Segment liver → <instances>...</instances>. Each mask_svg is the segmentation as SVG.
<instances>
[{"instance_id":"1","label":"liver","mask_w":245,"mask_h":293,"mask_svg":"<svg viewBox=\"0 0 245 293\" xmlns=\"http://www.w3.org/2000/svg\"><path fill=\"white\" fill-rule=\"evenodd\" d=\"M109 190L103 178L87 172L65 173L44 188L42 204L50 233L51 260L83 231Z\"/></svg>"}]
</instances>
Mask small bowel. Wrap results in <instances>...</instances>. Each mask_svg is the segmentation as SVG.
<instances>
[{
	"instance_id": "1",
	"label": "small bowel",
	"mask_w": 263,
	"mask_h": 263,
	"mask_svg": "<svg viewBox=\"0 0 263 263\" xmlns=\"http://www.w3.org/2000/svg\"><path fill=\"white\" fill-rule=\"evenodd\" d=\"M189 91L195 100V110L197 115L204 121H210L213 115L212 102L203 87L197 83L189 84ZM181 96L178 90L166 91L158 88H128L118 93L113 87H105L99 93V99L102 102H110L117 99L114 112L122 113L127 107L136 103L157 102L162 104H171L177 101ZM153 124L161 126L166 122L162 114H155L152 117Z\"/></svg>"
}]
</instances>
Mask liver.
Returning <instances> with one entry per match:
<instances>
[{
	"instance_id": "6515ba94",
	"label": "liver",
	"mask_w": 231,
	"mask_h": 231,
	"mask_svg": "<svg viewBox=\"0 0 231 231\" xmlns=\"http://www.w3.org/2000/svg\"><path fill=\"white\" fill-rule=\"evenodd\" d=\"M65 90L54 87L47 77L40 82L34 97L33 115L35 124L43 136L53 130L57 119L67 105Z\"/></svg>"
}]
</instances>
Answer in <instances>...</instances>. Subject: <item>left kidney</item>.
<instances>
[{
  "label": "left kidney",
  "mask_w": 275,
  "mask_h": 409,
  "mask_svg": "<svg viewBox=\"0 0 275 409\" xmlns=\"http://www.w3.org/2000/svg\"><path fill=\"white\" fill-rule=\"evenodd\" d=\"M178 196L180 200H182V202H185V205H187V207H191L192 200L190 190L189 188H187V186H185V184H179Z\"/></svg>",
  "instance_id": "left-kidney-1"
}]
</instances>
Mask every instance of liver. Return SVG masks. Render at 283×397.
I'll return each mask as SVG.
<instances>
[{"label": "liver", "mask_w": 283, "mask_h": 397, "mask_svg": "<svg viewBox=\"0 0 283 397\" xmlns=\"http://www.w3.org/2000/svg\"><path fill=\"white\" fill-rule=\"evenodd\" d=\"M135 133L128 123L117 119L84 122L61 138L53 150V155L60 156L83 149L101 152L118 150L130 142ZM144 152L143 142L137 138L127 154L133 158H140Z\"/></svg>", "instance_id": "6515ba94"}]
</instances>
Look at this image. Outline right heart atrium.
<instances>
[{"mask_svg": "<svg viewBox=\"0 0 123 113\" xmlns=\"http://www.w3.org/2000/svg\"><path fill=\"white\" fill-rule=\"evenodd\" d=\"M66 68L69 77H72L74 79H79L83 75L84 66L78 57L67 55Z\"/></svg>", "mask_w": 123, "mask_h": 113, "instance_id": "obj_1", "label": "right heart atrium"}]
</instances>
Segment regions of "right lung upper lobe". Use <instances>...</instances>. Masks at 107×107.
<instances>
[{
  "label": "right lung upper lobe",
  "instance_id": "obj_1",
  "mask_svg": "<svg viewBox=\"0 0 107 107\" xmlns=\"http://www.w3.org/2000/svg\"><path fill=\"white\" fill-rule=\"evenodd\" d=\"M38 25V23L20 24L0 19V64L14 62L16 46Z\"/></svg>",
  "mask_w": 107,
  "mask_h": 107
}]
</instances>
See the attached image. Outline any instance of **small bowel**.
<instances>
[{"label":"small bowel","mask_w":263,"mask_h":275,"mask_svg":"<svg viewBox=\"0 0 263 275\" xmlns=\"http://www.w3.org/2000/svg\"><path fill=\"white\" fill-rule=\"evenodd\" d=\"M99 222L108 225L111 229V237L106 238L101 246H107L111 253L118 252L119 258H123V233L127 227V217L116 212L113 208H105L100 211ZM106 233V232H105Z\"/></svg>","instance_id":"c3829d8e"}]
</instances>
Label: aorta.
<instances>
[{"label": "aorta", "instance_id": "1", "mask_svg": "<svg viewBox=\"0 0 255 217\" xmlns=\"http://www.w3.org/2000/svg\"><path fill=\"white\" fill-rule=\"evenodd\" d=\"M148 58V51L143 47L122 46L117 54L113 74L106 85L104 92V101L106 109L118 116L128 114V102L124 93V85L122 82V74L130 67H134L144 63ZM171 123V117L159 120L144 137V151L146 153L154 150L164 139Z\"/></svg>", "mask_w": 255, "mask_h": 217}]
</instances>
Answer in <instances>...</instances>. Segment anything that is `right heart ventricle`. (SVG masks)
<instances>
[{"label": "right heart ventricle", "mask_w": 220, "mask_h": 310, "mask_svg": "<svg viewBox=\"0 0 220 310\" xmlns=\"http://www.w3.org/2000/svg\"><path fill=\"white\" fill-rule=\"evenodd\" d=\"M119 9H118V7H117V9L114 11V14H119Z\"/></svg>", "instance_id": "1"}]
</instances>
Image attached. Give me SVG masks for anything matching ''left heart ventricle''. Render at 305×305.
_ _ _ _ _ _ _
Problem:
Please tally the lines of the items above that contain the string "segmentation", and give only the number.

Task output:
2